Bug 735457

Summary: libvirt should not leave stale snapshot metadata behind after domain disappears
Product: Red Hat Enterprise Linux 6 Reporter: Eric Blake <eblake>
Component: libvirtAssignee: Eric Blake <eblake>
Status: CLOSED ERRATA QA Contact: Virtualization Bugs <virt-bugs>
Severity: unspecified Docs Contact:
Priority: unspecified    
Version: 6.2CC: ajia, dyuan, mzhan, nzhang, rwu, veillard, whuang, xhu
Target Milestone: rc   
Target Release: ---   
Hardware: Unspecified   
OS: Unspecified   
Whiteboard:
Fixed In Version: libvirt-0.9.4-13.el6 Doc Type: Bug Fix
Doc Text:
Story Points: ---
Clone Of: Environment:
Last Closed: 2011-12-06 11:28:10 UTC Type: ---
Regression: --- Mount Type: ---
Documentation: --- CRM:
Verified Versions: Category: ---
oVirt Team: --- RHEL 7.3 requirements from Atomic Host:
Cloudforms Team: --- Target Upstream Version:
Embargoed:
Bug Depends On:    
Bug Blocks: 638510, 747120    

Description Eric Blake 2011-09-02 17:25:14 UTC
Description of problem:
Libvirt was recently fixed to prevent undefine of a snapshot with managed save metadata (bug 697742).  However, this only covers part of the metadata; there is also a problem with snapshots.
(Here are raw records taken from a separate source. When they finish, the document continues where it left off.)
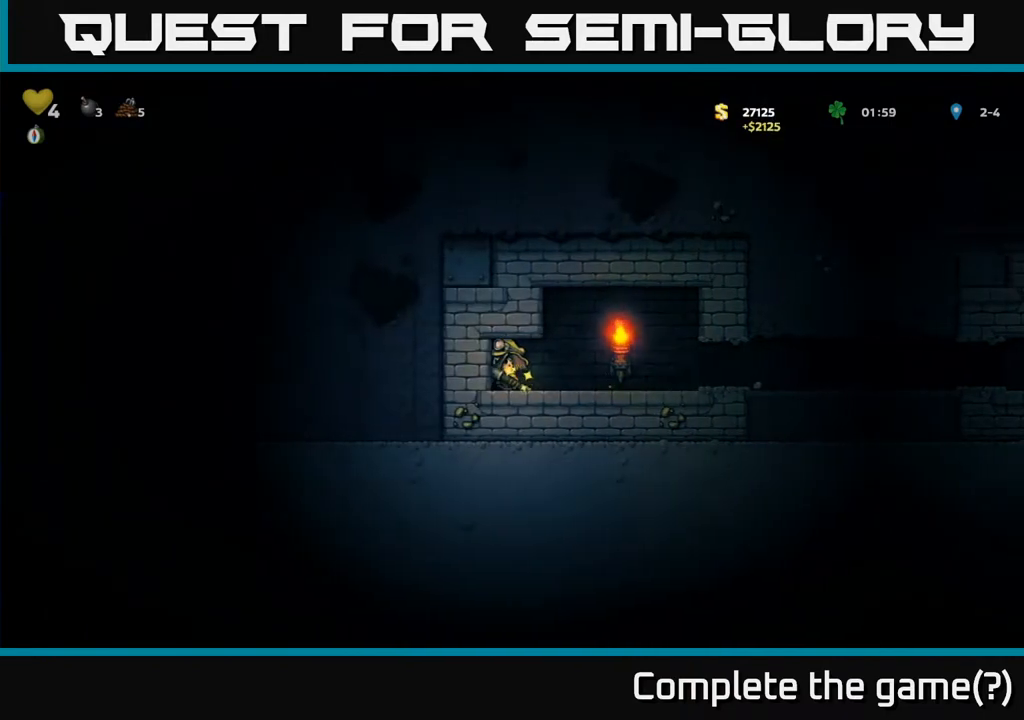
{"buttons": ["DPAD_UP"], "left_stick": "center", "right_stick": "center", "events": [[83, "DPAD_LEFT", "up"], [300, "A", "down"], [450, "A", "up"], [500, "DPAD_UP", "down"]]}
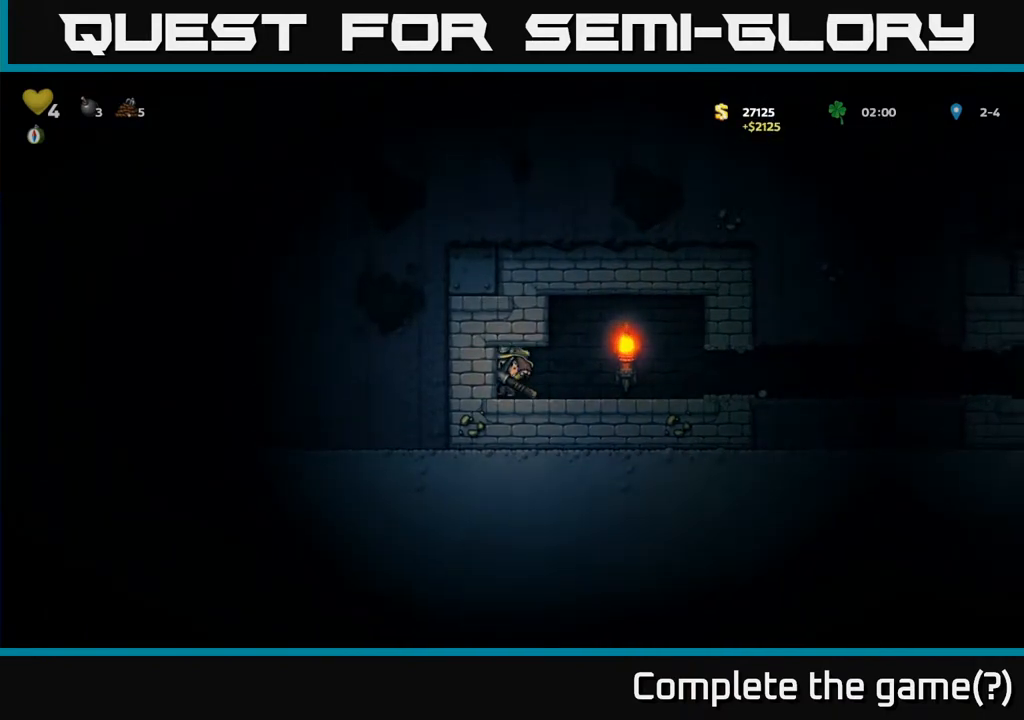
{"buttons": ["DPAD_UP"], "left_stick": "center", "right_stick": "center", "events": []}
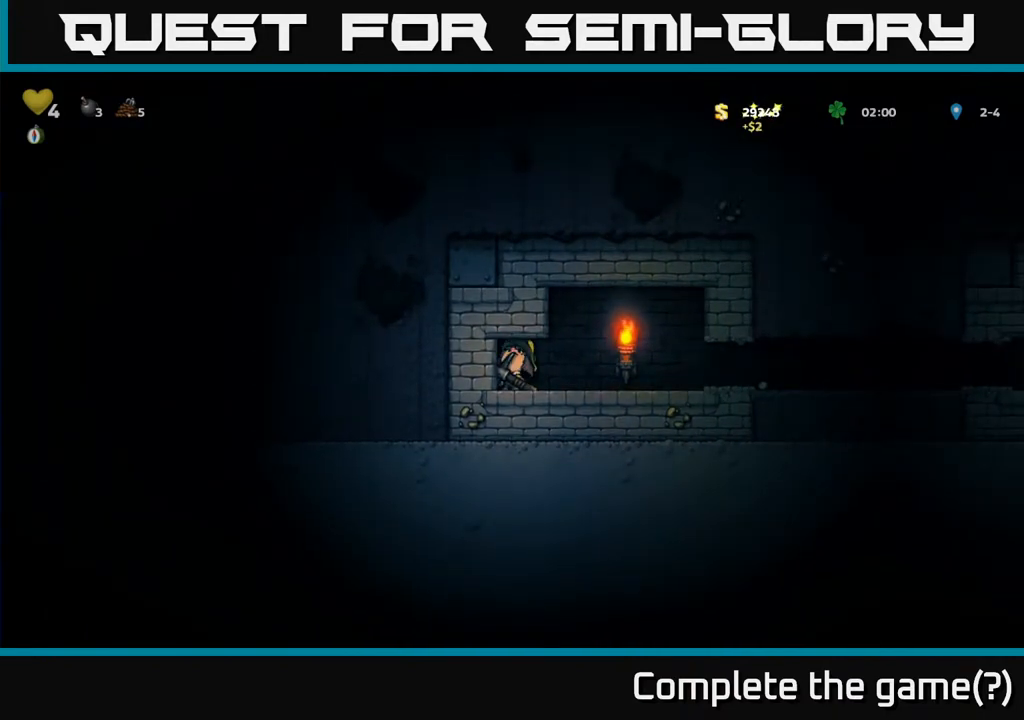
{"buttons": ["DPAD_UP"], "left_stick": "center", "right_stick": "center", "events": []}
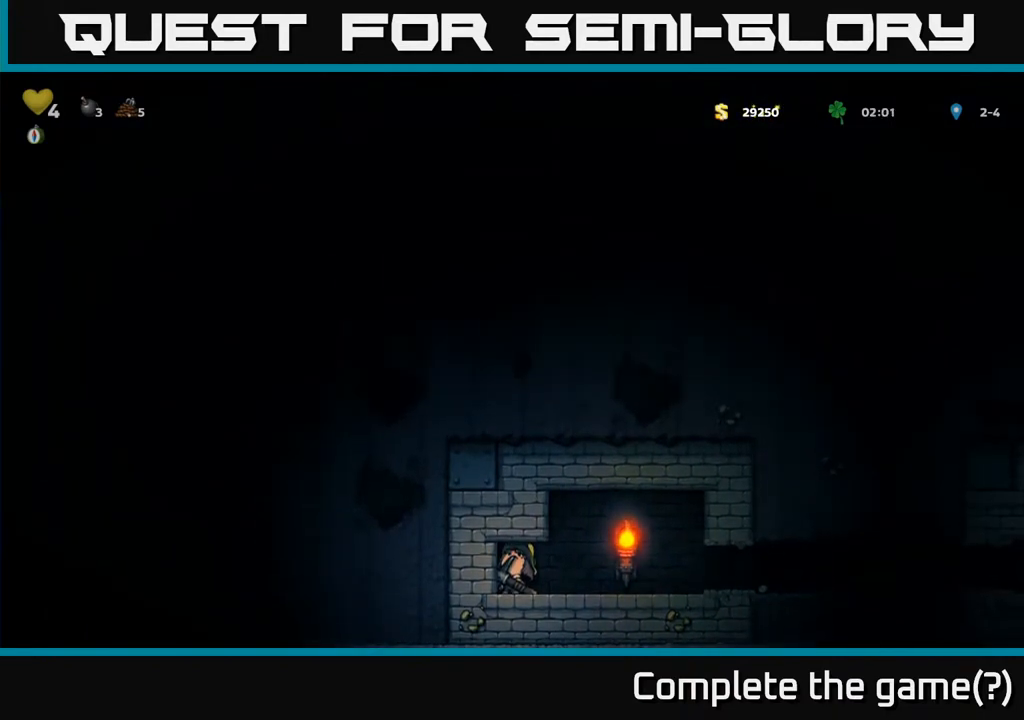
{"buttons": [], "left_stick": "center", "right_stick": "center", "events": [[333, "DPAD_UP", "up"], [383, "DPAD_RIGHT", "down"], [500, "DPAD_RIGHT", "up"]]}
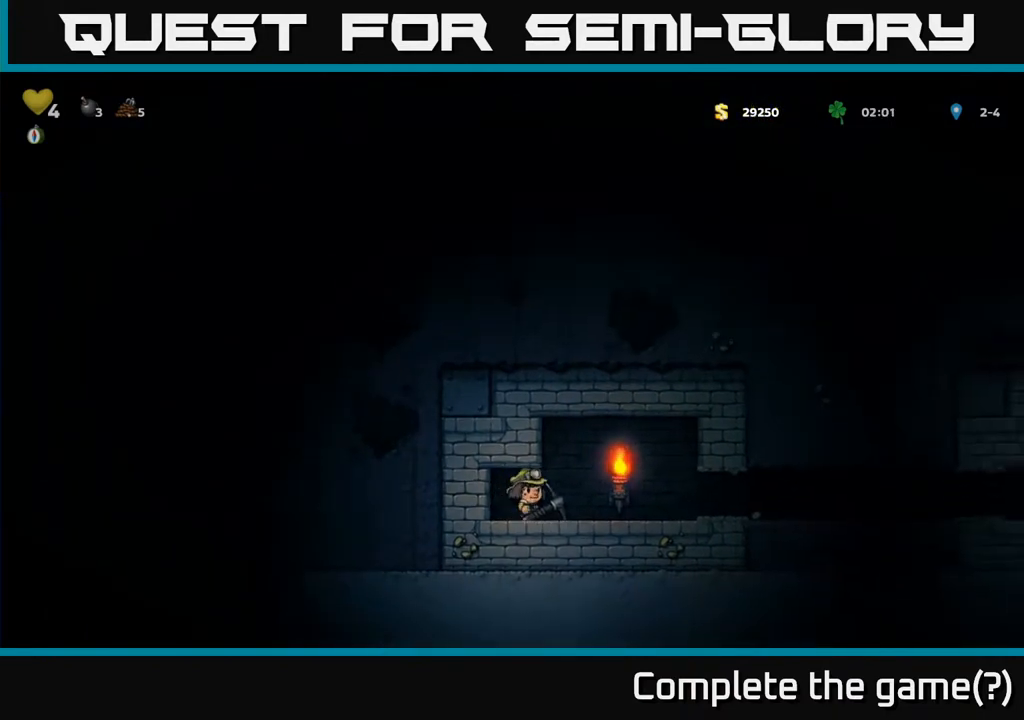
{"buttons": [], "left_stick": "center", "right_stick": "center", "events": [[50, "DPAD_LEFT", "down"], [250, "DPAD_LEFT", "up"], [367, "X", "down"], [500, "X", "up"]]}
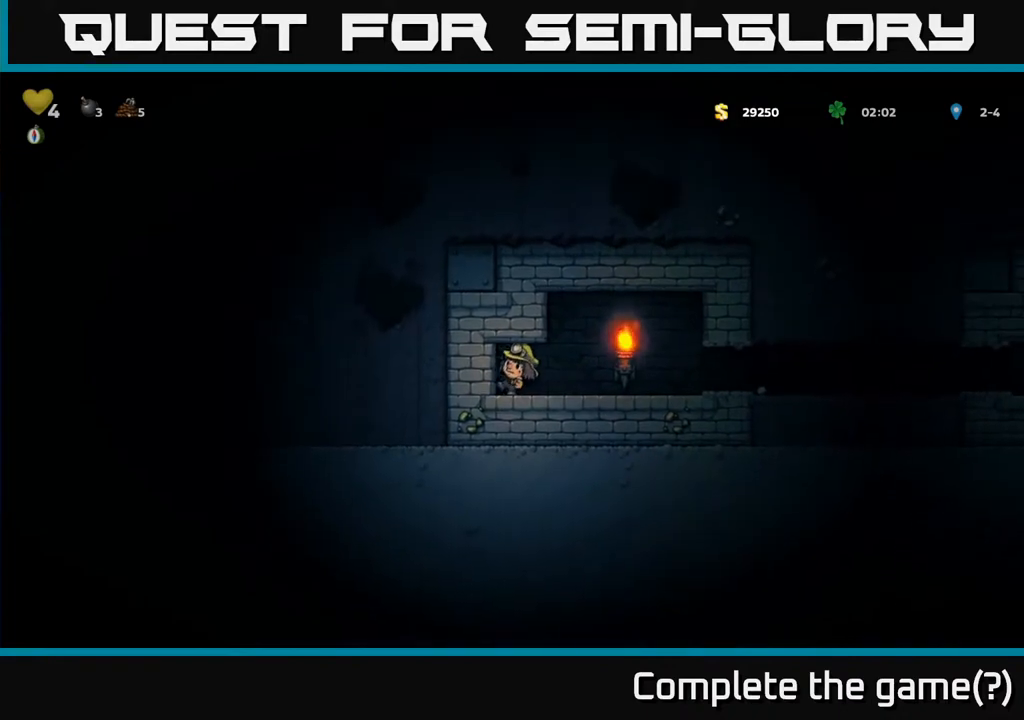
{"buttons": ["DPAD_LEFT"], "left_stick": "center", "right_stick": "center", "events": [[350, "DPAD_LEFT", "down"]]}
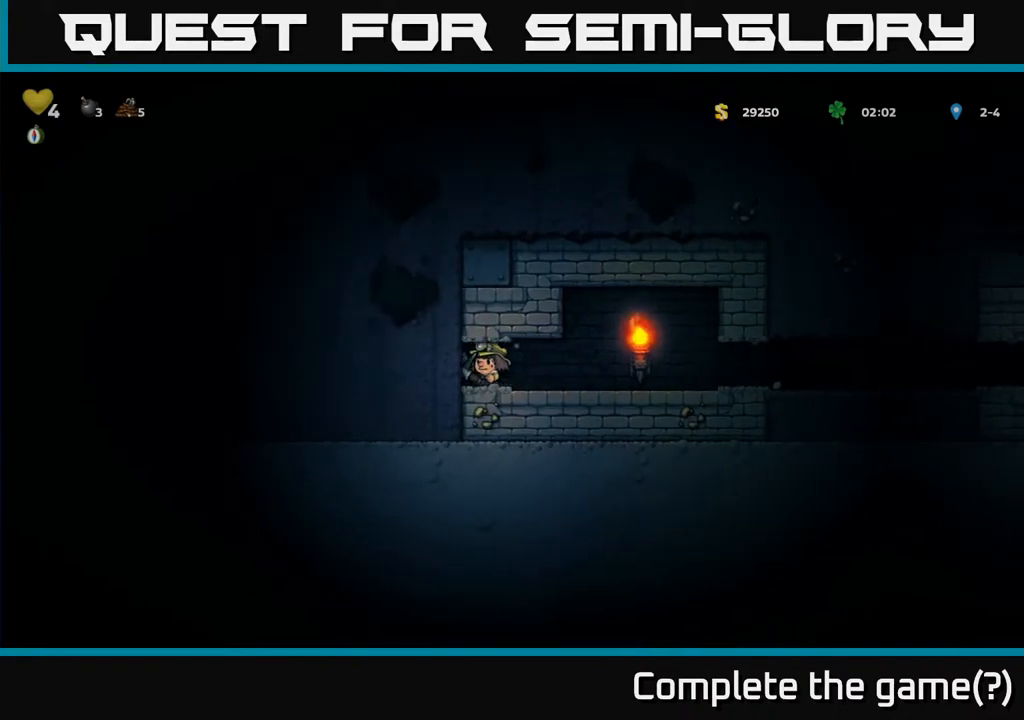
{"buttons": [], "left_stick": "center", "right_stick": "center", "events": [[17, "DPAD_LEFT", "up"], [67, "X", "down"], [200, "X", "up"]]}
Version-Release number of selected component (if applicable):
libvirt-0.9.4-7.el6

How reproducible:
I didn't actually test the scenario to see how things fail, but suspect (based on my work in the code to fix the issue, and the similarity to managed save) that the problem will show up as bogus log messages or even wholescale libvirt corruption as it tries to use the stale metadata.

Steps to Reproduce:
1. define a persistent domain with qcow2 disks (doesn't even have to run)
2. 'virsh snapshot-create dom'
3. 'virsh undefine dom'
4. ls /var/lib/libvirt/qemu/snapshot/dom
5. define a new domain with the same name, but different UUID
6. 'virsh snapshot-list dom'
  
Actual results:
step 3 succeeded, but step 4 demonstrated that it stranded /var/lib/libvirt/qemu/snapshot/dom/*.xml
steps 5 and 6 can then get confused by the stale files - it may take other steps, such as an attempt to create a new snapshot by the same name as the stale ones, before the confusion causes visible problems, but it is certainly risky

Expected results:
step 3 should be forbidden until the snapshot metadata is removed first, and virsh should be enhanced to make this easier to do (virsh undefine --snapshots-metadata dom'.  Once a domain is no longer present in 'virsh list --all', then there should not be any /var/lib/libvirt/qemu/snapshot/dom directory for that domain.

Additional info:
Upstream patch series fixes this and more:
https://www.redhat.com/archives/libvir-list/2011-September/msg00137.html

Comment 1 Eric Blake 2011-09-02 17:25:58 UTC
Getting this fixed is a prereq to bug 638510 support for live snapshots via the
snapshot_blkdev qemu monitor command.

Comment 2 Eric Blake 2011-09-02 22:49:18 UTC
Since this patch proposes blocking undefine only if metadata is present, it also becomes important to identify when metadata is present, as well as to delete metadata without affecting snapshot contents.  Additionally, it becomes important to be able to redefine metadata to the state that it was before deletion, so that snapshot hierarchy can be preserved across transient domain restart or migrated between machines.  I'm lumping all of those fixes into this bug.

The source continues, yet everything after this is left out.